I agree. Bugs 5409 and 8757 are demonstrably common in already debugged C/C++ code. Bug 5212 is a trap.


Now this issue is fixed:
http://d.puremagic.com/issues/show_bug.cgi?id=6883

So this code:

// program#1
void main() {
    int[5] x;
    x[x.length] = 1;
    x[$] = 1;
    enum size_t n = 2;
    x[x.length + n] = 2;
    x[$ + n] = 2;
}


Generates the errors:
test.d(3): Error: array index 5 is out of bounds x[0 .. 5]
test.d(4): Error: array index 5 is out of bounds x[0 .. 5]
test.d(6): Error: array index 7 is out of bounds x[0 .. 5]
test.d(7): Error: array index 7 is out of bounds x[0 .. 5]


If I keep the same code but I replace x with a dynamic array no compile-time errors are generated:

// program#2
void main() {
    auto x = new int[5];
    x[x.length] = 1;
    x[$] = 1;
    enum size_t n = 2;
    x[x.length + n] = 2;
    x[$ + n] = 2;
}


program#1 code that uses fixed-sized arrays is flagged as wrong at compile time. program#2 is equally wrong, why isn't it good to give the same compilation errors for all or part of those four cases in program#2? Do they need lot of special casing?

Bye,
bearophile
December 14, 2012
On 2012-12-13 22:26, Walter Bright wrote:

> CTFE would catch it.

Didn't you just say that flow analysis is needed for that?

-- 
/Jacob Carlborg
December 14, 2012
On Friday, December 14, 2012 08:34:44 Jacob Carlborg wrote:
> On 2012-12-13 22:26, Walter Bright wrote:
> > CTFE would catch it.
> 
> Didn't you just say that flow analysis is needed for that?

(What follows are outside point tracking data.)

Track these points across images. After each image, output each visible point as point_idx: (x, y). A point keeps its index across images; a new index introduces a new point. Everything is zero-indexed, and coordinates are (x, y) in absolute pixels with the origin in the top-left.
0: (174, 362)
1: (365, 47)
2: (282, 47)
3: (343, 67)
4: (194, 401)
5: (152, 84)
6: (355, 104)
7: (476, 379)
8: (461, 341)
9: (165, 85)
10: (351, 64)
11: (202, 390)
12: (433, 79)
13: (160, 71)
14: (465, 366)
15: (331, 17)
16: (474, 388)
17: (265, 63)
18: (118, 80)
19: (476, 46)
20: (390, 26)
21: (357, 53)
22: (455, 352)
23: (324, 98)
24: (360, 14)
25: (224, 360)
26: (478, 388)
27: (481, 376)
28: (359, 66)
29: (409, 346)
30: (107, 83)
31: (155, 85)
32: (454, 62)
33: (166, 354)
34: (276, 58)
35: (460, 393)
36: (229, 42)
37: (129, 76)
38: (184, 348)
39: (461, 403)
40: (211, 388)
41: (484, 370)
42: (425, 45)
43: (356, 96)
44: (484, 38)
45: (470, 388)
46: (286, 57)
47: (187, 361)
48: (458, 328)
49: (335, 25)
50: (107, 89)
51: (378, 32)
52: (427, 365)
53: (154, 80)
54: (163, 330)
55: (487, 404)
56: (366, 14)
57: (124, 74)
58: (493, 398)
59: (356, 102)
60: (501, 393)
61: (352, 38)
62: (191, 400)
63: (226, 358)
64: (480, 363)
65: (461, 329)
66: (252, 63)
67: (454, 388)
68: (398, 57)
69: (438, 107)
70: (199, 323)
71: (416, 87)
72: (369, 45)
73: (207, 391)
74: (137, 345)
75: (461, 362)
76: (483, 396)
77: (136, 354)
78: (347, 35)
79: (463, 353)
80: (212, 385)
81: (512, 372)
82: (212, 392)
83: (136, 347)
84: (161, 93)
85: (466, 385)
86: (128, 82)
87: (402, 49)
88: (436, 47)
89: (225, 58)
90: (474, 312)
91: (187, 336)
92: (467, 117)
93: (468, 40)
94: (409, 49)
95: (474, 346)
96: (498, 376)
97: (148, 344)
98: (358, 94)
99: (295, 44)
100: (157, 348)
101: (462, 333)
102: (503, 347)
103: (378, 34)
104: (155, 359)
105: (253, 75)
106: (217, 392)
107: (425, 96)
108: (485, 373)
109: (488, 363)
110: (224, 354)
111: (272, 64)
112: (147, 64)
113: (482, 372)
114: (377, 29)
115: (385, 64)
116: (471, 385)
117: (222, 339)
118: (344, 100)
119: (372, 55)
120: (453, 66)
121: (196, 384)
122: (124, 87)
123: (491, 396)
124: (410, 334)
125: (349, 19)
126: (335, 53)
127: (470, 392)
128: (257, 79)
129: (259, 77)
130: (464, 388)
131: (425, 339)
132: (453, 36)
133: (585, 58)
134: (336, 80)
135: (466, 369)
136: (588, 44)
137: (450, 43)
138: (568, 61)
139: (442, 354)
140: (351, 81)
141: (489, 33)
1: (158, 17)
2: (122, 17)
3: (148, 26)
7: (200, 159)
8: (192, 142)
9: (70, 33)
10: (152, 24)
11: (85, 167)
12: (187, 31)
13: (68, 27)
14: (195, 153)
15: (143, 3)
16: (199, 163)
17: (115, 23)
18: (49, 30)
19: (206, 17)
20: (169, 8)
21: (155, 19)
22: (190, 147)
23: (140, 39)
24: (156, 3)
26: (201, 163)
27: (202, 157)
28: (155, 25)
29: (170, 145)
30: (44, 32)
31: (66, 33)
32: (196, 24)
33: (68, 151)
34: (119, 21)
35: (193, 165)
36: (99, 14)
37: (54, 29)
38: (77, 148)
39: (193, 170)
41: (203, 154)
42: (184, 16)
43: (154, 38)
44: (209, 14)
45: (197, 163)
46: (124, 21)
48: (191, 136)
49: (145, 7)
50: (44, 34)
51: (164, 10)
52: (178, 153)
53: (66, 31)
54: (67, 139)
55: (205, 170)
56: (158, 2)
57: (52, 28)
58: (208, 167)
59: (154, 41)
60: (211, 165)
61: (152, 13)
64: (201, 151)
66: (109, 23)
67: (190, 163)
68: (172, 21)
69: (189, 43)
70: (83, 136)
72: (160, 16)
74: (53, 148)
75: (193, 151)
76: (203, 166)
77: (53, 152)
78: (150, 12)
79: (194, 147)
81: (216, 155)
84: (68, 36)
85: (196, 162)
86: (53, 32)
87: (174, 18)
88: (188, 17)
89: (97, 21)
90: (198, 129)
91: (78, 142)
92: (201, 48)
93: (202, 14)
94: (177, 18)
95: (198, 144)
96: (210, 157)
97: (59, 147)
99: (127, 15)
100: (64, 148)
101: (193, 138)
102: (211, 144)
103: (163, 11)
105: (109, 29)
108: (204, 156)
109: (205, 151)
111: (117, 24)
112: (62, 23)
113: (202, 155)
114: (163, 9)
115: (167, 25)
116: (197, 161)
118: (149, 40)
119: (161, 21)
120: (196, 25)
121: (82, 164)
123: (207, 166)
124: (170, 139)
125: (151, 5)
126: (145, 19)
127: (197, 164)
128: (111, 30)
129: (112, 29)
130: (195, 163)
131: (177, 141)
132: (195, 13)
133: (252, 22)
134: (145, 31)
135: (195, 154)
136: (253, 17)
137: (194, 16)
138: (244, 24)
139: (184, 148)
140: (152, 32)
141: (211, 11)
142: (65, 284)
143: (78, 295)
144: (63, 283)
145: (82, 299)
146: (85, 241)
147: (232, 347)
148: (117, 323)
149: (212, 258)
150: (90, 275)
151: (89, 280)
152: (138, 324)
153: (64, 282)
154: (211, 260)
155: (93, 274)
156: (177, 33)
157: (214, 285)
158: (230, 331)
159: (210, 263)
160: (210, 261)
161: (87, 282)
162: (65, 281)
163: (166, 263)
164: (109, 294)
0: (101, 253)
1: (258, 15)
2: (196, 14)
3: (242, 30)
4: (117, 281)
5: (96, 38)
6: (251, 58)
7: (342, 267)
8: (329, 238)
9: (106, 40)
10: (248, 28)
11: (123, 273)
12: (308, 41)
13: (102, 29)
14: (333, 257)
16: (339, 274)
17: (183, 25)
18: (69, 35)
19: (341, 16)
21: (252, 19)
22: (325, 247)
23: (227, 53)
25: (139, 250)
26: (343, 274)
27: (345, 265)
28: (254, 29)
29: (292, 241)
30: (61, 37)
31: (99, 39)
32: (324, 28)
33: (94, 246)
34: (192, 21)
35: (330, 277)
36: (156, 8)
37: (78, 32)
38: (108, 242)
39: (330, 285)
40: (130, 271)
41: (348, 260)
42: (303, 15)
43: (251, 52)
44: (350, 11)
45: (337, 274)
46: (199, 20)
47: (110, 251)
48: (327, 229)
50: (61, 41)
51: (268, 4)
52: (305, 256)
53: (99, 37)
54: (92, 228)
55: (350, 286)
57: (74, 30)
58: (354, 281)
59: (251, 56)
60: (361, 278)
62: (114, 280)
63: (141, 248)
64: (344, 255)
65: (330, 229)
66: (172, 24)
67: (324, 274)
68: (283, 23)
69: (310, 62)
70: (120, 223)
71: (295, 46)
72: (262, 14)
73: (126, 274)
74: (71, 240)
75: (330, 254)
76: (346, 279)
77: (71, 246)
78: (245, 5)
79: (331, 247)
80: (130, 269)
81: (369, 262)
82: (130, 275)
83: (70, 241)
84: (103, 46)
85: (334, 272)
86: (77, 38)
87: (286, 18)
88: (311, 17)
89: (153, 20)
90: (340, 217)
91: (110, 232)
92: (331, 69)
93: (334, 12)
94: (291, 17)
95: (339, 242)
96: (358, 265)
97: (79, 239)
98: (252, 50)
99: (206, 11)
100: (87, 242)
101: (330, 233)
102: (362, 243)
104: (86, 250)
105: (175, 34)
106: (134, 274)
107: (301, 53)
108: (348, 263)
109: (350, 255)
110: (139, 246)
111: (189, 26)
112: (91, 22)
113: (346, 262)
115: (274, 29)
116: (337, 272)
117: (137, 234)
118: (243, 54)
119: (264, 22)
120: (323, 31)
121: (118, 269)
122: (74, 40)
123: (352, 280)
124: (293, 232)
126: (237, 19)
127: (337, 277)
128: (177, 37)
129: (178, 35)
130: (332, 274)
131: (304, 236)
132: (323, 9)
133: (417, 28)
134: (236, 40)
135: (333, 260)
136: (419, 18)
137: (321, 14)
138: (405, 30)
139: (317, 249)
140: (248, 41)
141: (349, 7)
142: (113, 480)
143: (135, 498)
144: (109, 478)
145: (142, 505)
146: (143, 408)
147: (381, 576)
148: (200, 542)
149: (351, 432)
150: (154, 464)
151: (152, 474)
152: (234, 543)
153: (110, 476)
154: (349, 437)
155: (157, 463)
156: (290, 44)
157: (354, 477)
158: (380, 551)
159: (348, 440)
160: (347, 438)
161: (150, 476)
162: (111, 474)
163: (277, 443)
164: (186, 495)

No. You'd get a RangeError in CTFE just like you'd get at runtime. It's just that the function is being run at compile time instead of runtime. What would require flow analysis would be to statically determine that there was an indexing problem. It's the difference between examining the code to determine whether it has a problem and running it to see if it has a problem.

- Jonathan M Davis
December 14, 2012
On 12/13/2012 11:34 PM, Jacob Carlborg wrote:
> On 2012-12-13 22:26, Walter Bright wrote:
>
>> CTFE would catch it.
>
> Didn't you just say that flow analysis is needed for that?
>

CTFE executes at compile time, no flow analysis is needed for that. DFA is something very different - it "executes" all paths simultaneously.